After \(f\) is passed to \(Y\), \((\lambda\, x : f\,(x\, x))\) is passed to \((\lambda\, x : f\,(x\, x))\); which then evaluates \(x\, x\), which passes \((\lambda\, x : f\,(x\, x))\) to \((\lambda\, x : f\,(x\, x))\); which then again evaluates \(x\, x\), which again passes \((\lambda\, x : f\,(x\, x))\) to \((\lambda\, x : f\,(x\, x))\); ad infinitum. Written down differently, evaluation of \(Y\, f\, x\) yields

\[Y\, f\, x = (Y\, f)\, x = (Y\, (Y\, f))\, x = (Y\, (Y\, (Y\, f)))\, x = (Y\, (Y\, (Y\, (Y\, f))))\, x = \ldots,\]

which goes on indefinitely. Consequently, \(Y\, f\) will not evaluate in finite time, and this is the cause of the RecursionError. But we can fix this, and quite simply so: only allow the recursion—the \(x\,x\) bit—to happen when it’s passed an argument; in other words, replace

\[\label{eq:strict-evaluation} x\,x \to \lambda\,y:x\,x\,y.\]

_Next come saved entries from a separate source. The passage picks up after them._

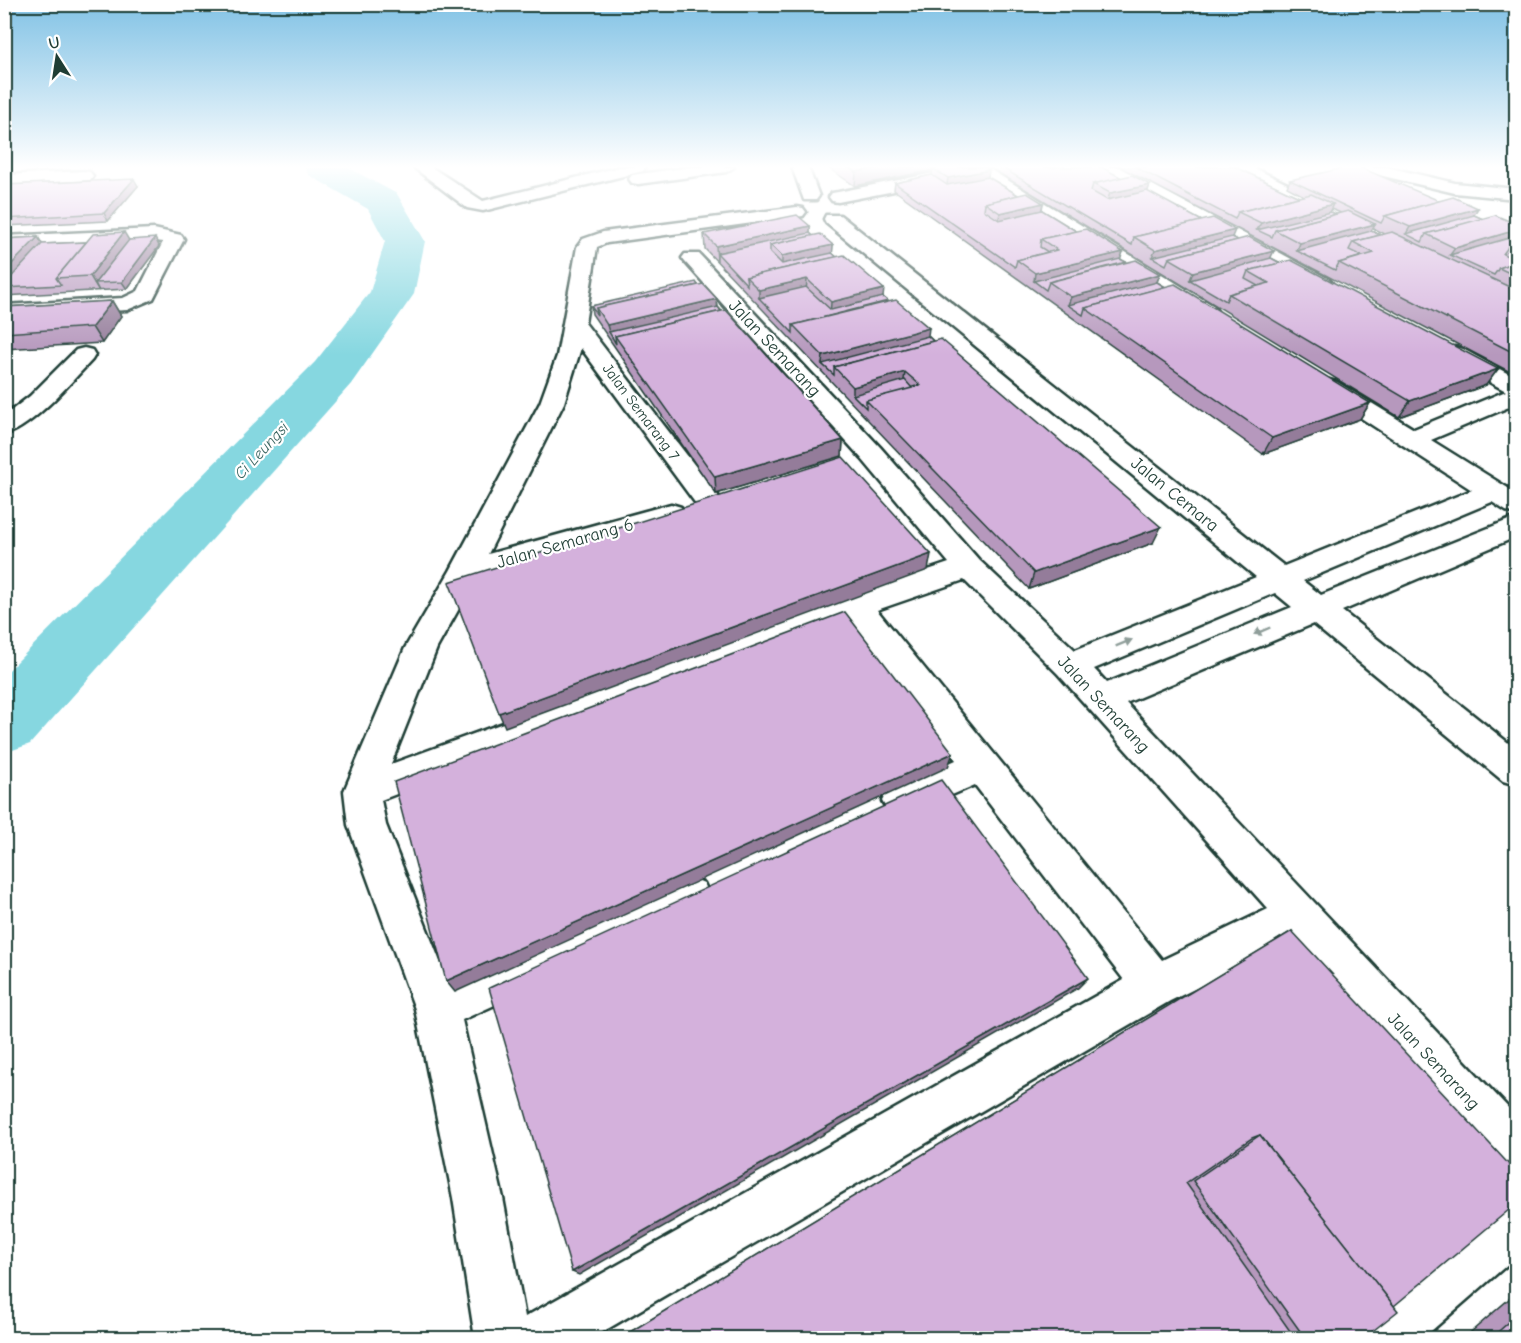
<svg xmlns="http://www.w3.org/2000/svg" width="1521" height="1343" font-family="'Comic Neue',sans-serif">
<rect width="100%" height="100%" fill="#fff"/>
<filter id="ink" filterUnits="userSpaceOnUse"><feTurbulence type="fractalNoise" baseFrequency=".0167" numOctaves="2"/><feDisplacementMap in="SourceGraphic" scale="12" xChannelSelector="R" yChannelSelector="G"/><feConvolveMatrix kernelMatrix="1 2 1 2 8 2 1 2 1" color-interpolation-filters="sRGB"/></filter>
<g filter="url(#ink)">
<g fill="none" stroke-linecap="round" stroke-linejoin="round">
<polygon fill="#86d7e0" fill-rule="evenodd" points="304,167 347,167 397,194 425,241 414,294 351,384 30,744 4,753 4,675 315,362 370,292 385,241 368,209 309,175"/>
<g stroke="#1f3d34" stroke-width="5">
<g id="minor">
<polygon points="413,167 431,167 483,201 619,167 645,167 643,171 483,211 467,208"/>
<polygon points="692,167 734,167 726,172 638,184 632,183 629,179 632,175 638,174"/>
<polygon points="792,167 808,167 819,196 816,200 804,200"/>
<polygon points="971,167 986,167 1214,306 1217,311 1214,316 1206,317 1198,316 972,173 970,169"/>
<polygon points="1099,167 1119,167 1329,279 1332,283 1329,287 1322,289 1315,287 1101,171"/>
<polygon points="1232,167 1252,167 1385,231 1387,235 1385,239 1371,239 1234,171"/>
<polygon points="1360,167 1387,167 1455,183 1516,189 1516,199 1455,193 1362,171"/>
<polygon points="84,171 90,172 93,176 90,180 4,185 4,175"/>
<polygon points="939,172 945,173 948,177 945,181 838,202 832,201 829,197 832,193 838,192"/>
<path d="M797,207L803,208L806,212L803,216L607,243L597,247L585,323L723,502L719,508L709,511L699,508L581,348L564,403L488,554L671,504L681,507L685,513L681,519L476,578L437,648L391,764L845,598L949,563L862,459L685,262L682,258L685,254H699L880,447L979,560L1075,650L1256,577L826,223L824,219L826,215H840L1284,566L1472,490L1321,392L1317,387L1321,382L1329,380L1337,382L1414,429L1506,391L1447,359L1444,354L1447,349L1455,347L1463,349L1516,378V404L1431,440L1516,493V514L1506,511L1492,502L1303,581L1321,595L1516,517V537L1342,611L1516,749V785L1503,781L1313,624L1126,703L1516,1116V1175L1499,1168L1295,939L1170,1001L592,1338H475L453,1198L415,1009L348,825L344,791L405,648L450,571L540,403L557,356L577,247L583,239L603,232ZM964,580L1058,674L1268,909L1162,960L877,610ZM1275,593L1292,607L1107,683L1094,669ZM850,620L956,760L888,790L882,801L888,812L901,817L975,785L1124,980L525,1317L503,1198L462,1020L704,909L710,896L704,883L690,877L448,982L386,825L381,800Z"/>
<polygon points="154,229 181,235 184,239 153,299 127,310 4,317 4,305 123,298 138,291 163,242 154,241 4,248 4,236"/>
<path d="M84,348L92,350L95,355L92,360C72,381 32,428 4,435V416L30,396L76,350Z"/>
<polygon points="1516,1199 1516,1257 1423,1338 1355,1338 1363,1319 1498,1206"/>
</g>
</g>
<use href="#minor" fill="#fff" fill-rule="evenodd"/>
</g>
<g fill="#b698bd" stroke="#1f3d34" stroke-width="1.5" fill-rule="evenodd">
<polygon points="827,167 984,167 988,177 1018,195 1043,203 1042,210 1076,231 1123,252 1120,259 1126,262 1160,274 1157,282 1370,403 1360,419 1263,454 894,190 895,183 932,175 933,170 855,186"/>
<polygon points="1000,167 1101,167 1271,258 1498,369 1486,385 1399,417 999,173"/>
<path d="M1120,167H1235L1299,197L1304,196L1287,187L1290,180L1474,215L1483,219L1516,224V374H1514ZM1331,209L1341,213L1336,214L1330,212ZM1372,228L1384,234L1380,235L1371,231Z"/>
<polygon points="4,185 138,186 108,221 4,226"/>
<polygon points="810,226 810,233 813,236 833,245 832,253 928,336 1153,543 1029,589 705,249 704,234"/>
<polygon points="38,237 42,244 129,240 159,246 127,289 4,296 4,239"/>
<polygon points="698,285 717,299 718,307 843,440 842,456 716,494 592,314 591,306"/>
<polygon points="112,301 121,316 102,343 4,349 4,307"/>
<polygon points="1292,931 1394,1306 1364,1338 620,1338"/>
<polygon points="1516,1293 1516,1338 1464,1338"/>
</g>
<g fill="#947c9a" stroke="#1f3d34" stroke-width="1.5">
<polygon points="883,167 947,167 855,186 856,172"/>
<polygon points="989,170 987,184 946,192 948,178"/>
<polygon points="134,179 138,186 108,221 104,213"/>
<polygon points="1150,185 1145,199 1105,208 1110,193"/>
<polygon points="1043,203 1040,217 997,227 1000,213"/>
<polygon points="1333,204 1326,219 1257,230 1261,223"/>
<polygon points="1478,208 1469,223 1406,234 1410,227"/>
<polygon points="1375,224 1367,238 1297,251 1300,243"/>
<polygon points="810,226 810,241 770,245 717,253 717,261 716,246"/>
<polygon points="1235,230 1229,244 1152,257 1155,250"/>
<polygon points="1516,230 1516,239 1450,255 1455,248"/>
<polygon points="124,232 133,247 95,283 99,291 90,276"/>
<polygon points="38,237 47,252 4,288 4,272"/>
<polygon points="155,238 159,246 127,289 122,282"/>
<polygon points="833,245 832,260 782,271 782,256"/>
<polygon points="1274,251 1267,265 1190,280 1193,272"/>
<polygon points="1123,252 1118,266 1034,281 1035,273"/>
<polygon points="1160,274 1154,289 1068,305 1071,297"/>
<polygon points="807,279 806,294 759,298 759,290"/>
<polygon points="884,289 882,305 830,318 831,302"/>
<polygon points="717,299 718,314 609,332 607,325"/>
<polygon points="112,301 121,316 102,343 92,327"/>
<polygon points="929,328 927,343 829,370 822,364 823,356"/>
<polygon points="1498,369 1486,385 1399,417 1410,401"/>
<polygon points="905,372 903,388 853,395 853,387"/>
<polygon points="1370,403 1360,419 1263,454 1272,438"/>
<polygon points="843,440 842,456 716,494 715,477"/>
<polygon points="1161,527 1153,543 1029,589 1034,573"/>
<polygon points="931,554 928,570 505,727 499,713"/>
<polygon points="953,753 948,767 455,992 446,981"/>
<polygon points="1088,978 1078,988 579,1275 572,1272"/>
</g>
<g fill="#d4b1dc" stroke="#1f3d34" stroke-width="1.5">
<polygon points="847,167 883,167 856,172"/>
<polygon points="944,167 984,167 989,170 948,178 933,169"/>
<polygon points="1001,167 1048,167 1051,168 1059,167 1101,167 1122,178 1093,184 1091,191 1107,200 1147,191 1202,221 1134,237 1132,245"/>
<polygon points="1135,167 1235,167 1299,197 1238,212 1235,219"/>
<polygon points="1348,167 1359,167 1440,201 1385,216 1381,223 1290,180"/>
<polygon points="932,175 947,185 988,177 1018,195 985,203 984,210 999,220 1042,210 1076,231 1041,239 1040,247 1048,252 1017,260 1015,267 895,183"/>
<polygon points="1132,175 1150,185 1110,193 1093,184"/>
<polygon points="134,179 104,213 4,219 4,185"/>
<polygon points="1027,193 1043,203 1000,213 985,203"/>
<polygon points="1311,194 1333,204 1261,223 1238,212"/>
<polygon points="1453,197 1478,208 1410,227 1385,216"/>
<polygon points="1348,211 1375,224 1300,243 1275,230"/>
<polygon points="1330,212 1336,214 1275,230 1272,237 1257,230"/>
<polygon points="797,215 810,226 716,246 704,234"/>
<polygon points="1474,215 1483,219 1426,234 1422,242 1406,234"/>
<polygon points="1495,215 1516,224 1516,230 1455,248 1426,234"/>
<polygon points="1213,218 1235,230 1155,250 1134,237"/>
<polygon points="1086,229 1123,252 1035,273 1017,260 1057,250 1041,239"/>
<polygon points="1371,231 1380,235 1353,242 1349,250 1362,256 1339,263 1335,270 1297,251"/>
<polygon points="124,232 90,276 56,278 93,234"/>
<polygon points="1392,232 1516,290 1516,354 1339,263 1374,253 1353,242"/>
<polygon points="810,233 813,236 770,245 770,252 782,264 832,253 837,257 746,277 747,285 717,253"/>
<polygon points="820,234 833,245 782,256 770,245"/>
<polygon points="1516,236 1516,244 1508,247 1503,254 1516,260 1516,262 1499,268 1494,275 1450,255"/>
<polygon points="38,237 4,272 4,239"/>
<polygon points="1232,237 1238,240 1169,258 1166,265 1152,257"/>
<polygon points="1249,237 1274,251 1193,272 1169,258"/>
<polygon points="155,238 122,282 95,283 129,240"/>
<polygon points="86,242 56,278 61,285 4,288 4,285 42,244"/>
<polygon points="1516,244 1516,250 1508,247"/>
<polygon points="844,255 884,289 831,302 807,279 759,290 746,277"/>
<polygon points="1271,258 1280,263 1248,271 1245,279 1258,286 1229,294 1226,301 1190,280"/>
<polygon points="1120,259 1126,262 1049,282 1046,290 1034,281"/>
<polygon points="1136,260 1160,274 1071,297 1049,282"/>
<polygon points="1291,260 1498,369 1410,401 1229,294 1269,283 1248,271"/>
<polygon points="1516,262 1516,276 1499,268"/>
<polygon points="696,282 698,285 596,308 597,315 591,306"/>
<polygon points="1157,282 1165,287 1085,308 1083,315 1068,305"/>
<polygon points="703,284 717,299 607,325 596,308"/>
<polygon points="1175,284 1370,403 1272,438 1085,308"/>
<polygon points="806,287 831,310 883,297 888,301 793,325 793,333 759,298"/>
<polygon points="896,300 929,328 823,356 793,325"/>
<polygon points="112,301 92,327 4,333 4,307"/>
<polygon points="718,307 721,311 615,336 616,344 609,332"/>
<polygon points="726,310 843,440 715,477 615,336"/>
<polygon points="928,336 933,341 834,367 834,375 822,364"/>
<polygon points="941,339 1161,527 1034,573 866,400 920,385 905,372 853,387 834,367"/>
<polygon points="905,380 912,388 866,400 866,408 853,395"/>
<polygon points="843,457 931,554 499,713 449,582"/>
<polygon points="845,612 953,753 446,981 394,782"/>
<polygon points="941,780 1088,978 572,1272 489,988"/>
<polygon points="1292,931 1516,1172 1516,1204 1394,1306 1260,1135 1252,1138 1186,1183 1295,1338 620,1338"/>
<polygon points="1260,1135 1398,1311 1364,1338 1305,1338 1193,1181"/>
<polygon points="1516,1316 1516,1338 1491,1338"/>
</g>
<defs><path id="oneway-solid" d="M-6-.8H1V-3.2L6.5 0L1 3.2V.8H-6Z" transform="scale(1.5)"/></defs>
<g fill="#8f9e9a">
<use href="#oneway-solid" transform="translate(1262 631) rotate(157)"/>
<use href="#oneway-solid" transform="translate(1124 643) rotate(-22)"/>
</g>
</g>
<linearGradient id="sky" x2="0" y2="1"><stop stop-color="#81c2e5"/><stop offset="0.47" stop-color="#fff"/><stop offset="1" stop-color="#fff" stop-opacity="0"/></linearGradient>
<rect width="1521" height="355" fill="url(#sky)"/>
<g text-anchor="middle" stroke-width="4.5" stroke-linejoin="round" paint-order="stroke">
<g font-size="15" fill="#1f3d34" stroke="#fff">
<text transform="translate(641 412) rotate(53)" y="5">Jalan Semarang 7</text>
</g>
<g font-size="16" font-style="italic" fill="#39645f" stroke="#fff">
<text transform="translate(261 450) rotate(-47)" y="6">Ci Leungsi</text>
</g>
<g font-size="18" fill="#1f3d34" stroke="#fff">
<text transform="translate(775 348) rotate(47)" y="6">Jalan Semarang</text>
<text transform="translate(1175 494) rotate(39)" y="6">Jalan Cemara</text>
<text transform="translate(565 543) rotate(-16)" y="6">Jalan Semarang 6</text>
<text transform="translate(1104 704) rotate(47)" y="6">Jalan Semarang</text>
<text transform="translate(1434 1061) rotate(47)" y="6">Jalan Semarang</text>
</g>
</g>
<rect width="1521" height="1343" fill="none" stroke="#fff" stroke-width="24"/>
<rect x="12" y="12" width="1497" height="1319" fill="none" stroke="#1f3d34" stroke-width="2" filter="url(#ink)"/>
<g transform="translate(57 57) rotate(348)" stroke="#ffffff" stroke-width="4.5" paint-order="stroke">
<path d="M0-4.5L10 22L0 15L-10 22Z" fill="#1f3d34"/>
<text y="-9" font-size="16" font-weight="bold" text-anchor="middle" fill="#1f3d34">U</text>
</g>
</svg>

Subsituting Equation \eqref{eq:strict-evaluation} in Equation \eqref{eq:Y-combinator}, we find

\[\label{eq:strict-Y-combinator} Y = \lambda\, f : (\lambda\, x : f(\lambda\, y: x\, x\,y))\, (\lambda\, x : f(\lambda\, y:x\, x\, y)).\]

Translating to Python,

Y = lambda f: (lambda x: f(lambda y: x(x)(y)))(lambda x: f(lambda y: x(x)(y)))

And then we try again:

>>> Y(fact)(4)
24

>>> Y(fact)(3)
6

>>> Y(fact)(2)
2

>>> Y(fact)(1)
1

Sweet success!

Summary

To recapitulate, the Y combinator is a higher-order function that can be used to define recursion—and even mutual recursion—in languages that don’t support recursion. One way of deriving \(Y\) is to assume that the recursive function under consideration \(f\) is the result of some other function \(\hat{f}\) applied to itself: \(f = \hat{f}\,\hat{f}\); after some simple manipulation, the result can then be determined by inspection. Although \(Y\) can indeed be used to define recursive functions, it cannot be applied literally in a contemporary programming language; recursion errors might then occur. Fortunately, this can be fixed simply by letting the recursion in \(Y\) happen when needed—that is, lazily.

  1. Do you see why this is the appropriate generalisation of letting \(f=\hat{f}\,\hat{f}\)?